The numbers on the back of the watch are, I think, the serial number prefixed by a letter associated with that particular manufacturer. The prefix letters for each manufacturer are:

Timor - K

Buren - H

CYMA - P

Eterna - P, Q

Grana - M

JLC - F

Lemania - L, Q

Longines - F

IWC - M

Omega - Y

Record - A, L, F

Vertex - A

That's about as much as I know, but others can probably provide some more info


----------



## Verkitso (Aug 28, 2006)

Rich

Thanks for that info -- the watch seems to have the right letter, anyway, so that's nice to know! I wonder how I find out what year it was made..?


----------



## rhaythorne (Jan 12, 2004)

I've often wondered that myself as I have a couple of WWW's that I'd love to accurately date.

However, the numbering systems used by each manufacturer don't seem to be the same, so I'm not sure if it's possible to find out this information nowadays. One source does suggest that the watches by Timor and Omega were among the first to be issued (beginning in 1944) with supplies from some manufacturers continuing well into the 1950's.


----------



## Verkitso (Aug 28, 2006)

rhaythorne said:


> I've often wondered that myself as I have a couple of WWW's that I'd love to accurately date.
> 
> However, the numbering systems used by each manufacturer don't seem to be the same, so I'm not sure if it's possible to find out this information nowadays. One source does suggest that the watches by Timor and Omega were among the first to be issued (beginning in 1944) with supplies from some manufacturers continuing well into the 1950's.

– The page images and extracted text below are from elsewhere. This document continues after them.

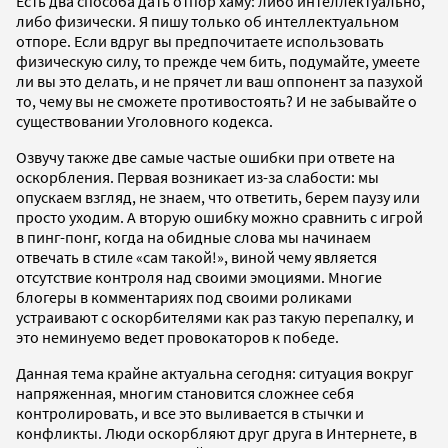
Есть два способа дать отпор хаму: либо интеллектуально,
либо физически. Я пишу только об интеллектуальном
отпоре. Если вдруг вы предпочитаете использовать
физическую силу, то прежде чем бить, подумайте, умеете
ли вы это делать, и не прячет ли ваш оппонент за пазухой
то, чему вы не сможете противостоять? И не забывайте о
существовании Уголовного кодекса.
Озвучу также две самые частые ошибки при ответе на
оскорбления. Первая возникает из-за слабости: мы
опускаем взгляд, не знаем, что ответить, берем паузу или
просто уходим. А вторую ошибку можно сравнить с игрой
в пинг-понг, когда на обидные слова мы начинаем
отвечать в стиле «сам такой!», виной чему является
отсутствие контроля над своими эмоциями. Многие
блогеры в комментариях под своими роликами
устраивают с оскорбителями как раз такую перепалку, и
это неминуемо ведет провокаторов к победе.
Данная тема крайне актуальна сегодня: ситуация вокруг
напряженная, многим становится сложнее себя
контролировать, и все это выливается в стычки и
конфликты. Люди оскорбляют друг друга в Интернете, в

It's interesting to note that Timor were among the first. I'd like to believe that my new watch saw active service (not that I grew up reading Warlord, Victor, Battle or Commando comics, of course...) but I suppose I'll never know. I have a horrible suspicion, though, that this marks the beginning of an obsession...


----------



## rhaythorne (Jan 12, 2004)

Don't worry, you're not alone


----------



## Verkitso (Aug 28, 2006)

rhaythorne said:


> Don't worry, you're not alone


Rich

Probably a dangerous question, this, but what's the best source of WWW watches? I'm guessing it's everyone's favourite online auction site, but is there a particular shop or another site popular with those in the know..?

Cheers

V


----------



## balu (Nov 6, 2006)

You might find some interesting info on WWW watches here:

http://ninanet.net/watches/launchpad.html

Balu


----------



## rhaythorne (Jan 12, 2004)

Verkitso said:


> rhaythorne said:
> 
> 
> > Don't worry, you're not alone
> ...


I know of two or three sites that seem to have a reasonable stock of WWW and "DH" (the German military equivalents) watches but forum rules forbid me from posting the links here and I can't PM you. So, if you email me at the address you'll find on this page I'll send you the details







Other than that, yes, they do crop up from time to time on eBay.


----------